=== Text passage ===
Late September, native grasses deep yellow and reddish-orange, grey and cream limestone cliffs, tall ponderosa pines with their reddish bark and stands of tiny little pines bunched together like Christmas trees. Clouds came in a few hours before sunset and took away the chance of golden hour* images, but at least cloud cover still makes for nice light.
We spent an hour in the grassy space with the trees and the nice woman with the huge camera. I’d bribed my son and his cousins with cold hard cash to smile pretty, listen, and stay away from the cliff edges. (The cousins came so I could surprise my sister and the grandparents at Christmas with updated photos of them.) By the end I was offering candy bars if my son would endure just.one.more.shot.
Blue was an easy choice for him, to bring out his eyes, but I couldn’t decide on my own outfit and ended up quickly changing clothes behind a juniper bush. I tried to stay out of sight of two outdoorsy young men as they dashed up and down the trail.
Search and rescue operations are common at these cliffs close to town. The photographer said the men were already there seven hours earlier when she shot a wedding, a few beers in hand, their two shaggy dogs free to roam. They secured a new zip line from one cliff to another, flying drones to help place anchors. I hoped their new zip line wouldn’t lead to more young lives broken open by the boulders below.
===
Actions to take:
1. Print everything in the passage about the photo session at the cliffs from "Late September, native" down to "would endure just.one.more.shot.".
2. In the passage about the photo session at the cliffs, what did the photographer shoot at the same spot seven hours earlier?
The material that comes after this is not needed for anything here.
=== Excerpted records ===
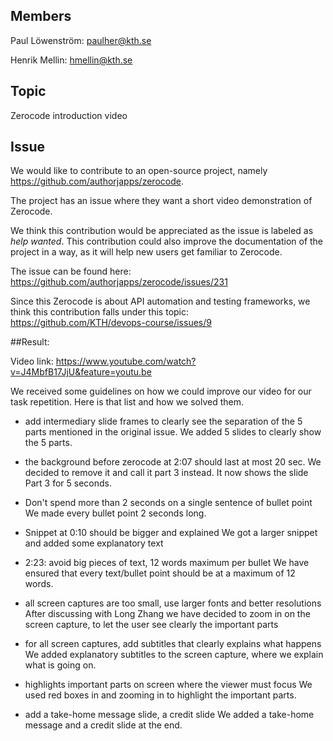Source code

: 
## Members
Paul Löwenström: paulher@kth.se

Henrik Mellin: hmellin@kth.se

## Topic
Zerocode introduction video

## Issue
We would like to contribute to an open-source project, namely https://github.com/authorjapps/zerocode.


The project has an issue where they want a short video demonstration of Zerocode. 


We think this contribution would be appreciated as the issue is labeled as _help wanted_.
This contribution could also improve the documentation of the project in a way, as it will 
help new users get familiar to Zerocode. 

The issue can be found here:
https://github.com/authorjapps/zerocode/issues/231

Since this Zerocode is about API automation and testing frameworks, 
we think this contribution falls under this topic:
https://github.com/KTH/devops-course/issues/9


##Result: 

Video link: https://www.youtube.com/watch?v=J4MbfB17JjU&feature=youtu.be

We received some guidelines on how we could improve our video for our task repetition. Here is that list and how we solved them.

* add intermediary slide frames to clearly see the separation of the 5 parts mentioned in the original issue.
We added 5 slides to clearly show the 5 parts.
 
* the background before zerocode at 2:07 should last at most 20 sec.
We decided to remove it and call it part 3 instead. It now shows the slide Part 3 for 5 seconds.
 
* Don't spend more than 2 seconds on a single sentence of bullet point
We made every bullet point 2 seconds long.
 
* Snippet at 0:10 should be bigger and explained
We got a larger snippet and added some explanatory text
 
* 2:23: avoid big pieces of text, 12 words maximum per bullet
We have ensured that every text/bullet point should be at a maximum of 12 words.
 
* all screen captures are too small, use larger fonts and better resolutions
After discussing with Long Zhang we have decided to zoom in on the screen capture, to let the user see clearly the important parts
 
* for all screen captures, add subtitles that clearly explains what happens
We added explanatory subtitles to the screen capture, where we explain what is going on.
 
* highlights important parts on screen where the viewer must focus
We used red boxes in and zooming in to highlight the important parts.
 
* add a take-home message slide, a credit slide
We added a take-home message and a credit slide at the end.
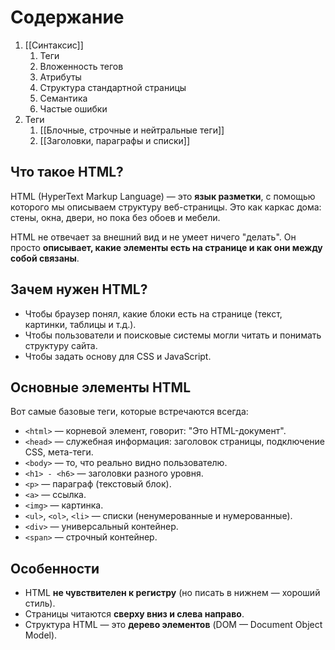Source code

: # Содержание

1. [[Синтаксис]]
	1. Теги
	2. Вложенность тегов
	3. Атрибуты
	4. Структура стандартной страницы
	5. Семантика
	6. Частые ошибки
2. Теги
	1. [[Блочные, строчные и нейтральные теги]]
	2. [[Заголовки, параграфы и списки]]



## Что такое HTML?

HTML (HyperText Markup Language) — это **язык разметки**, с помощью которого мы описываем структуру веб-страницы. Это как каркас дома: стены, окна, двери, но пока без обоев и мебели.

HTML не отвечает за внешний вид и не умеет ничего "делать". Он просто **описывает, какие элементы есть на странице и как они между собой связаны**.

## Зачем нужен HTML?

- Чтобы браузер понял, какие блоки есть на странице (текст, картинки, таблицы и т.д.).
- Чтобы пользователи и поисковые системы могли читать и понимать структуру сайта.
- Чтобы задать основу для CSS и JavaScript.

## Основные элементы HTML

Вот самые базовые теги, которые встречаются всегда:

- `<html>` — корневой элемент, говорит: "Это HTML-документ".
- `<head>` — служебная информация: заголовок страницы, подключение CSS, мета-теги.
- `<body>` — то, что реально видно пользователю.
- `<h1> - <h6>` — заголовки разного уровня.
- `<p>` — параграф (текстовый блок).
- `<a>` — ссылка.
- `<img>` — картинка.
- `<ul>`, `<ol>`, `<li>` — списки (ненумерованные и нумерованные).
- `<div>` — универсальный контейнер.
- `<span>` — строчный контейнер.

## Особенности 

- HTML **не чувствителен к регистру** (но писать в нижнем — хороший стиль).
- Страницы читаются **сверху вниз и слева направо**.
- Структура HTML — это **дерево элементов** (DOM — Document Object Model).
===
Results of the exercise:
1.
Late September, native grasses deep yellow and reddish-orange, grey and cream limestone cliffs, tall ponderosa pines with their reddish bark and stands of tiny little pines bunched together like Christmas trees. Clouds came in a few hours before sunset and took away the chance of golden hour* images, but at least cloud cover still makes for nice light.
We spent an hour in the grassy space with the trees and the nice woman with the huge camera. I’d bribed my son and his cousins with cold hard cash to smile pretty, listen, and stay away from the cliff edges. (The cousins came so I could surprise my sister and the grandparents at Christmas with updated photos of them.) By the end I was offering candy bars if my son would endure just.one.more.shot.

2. A wedding.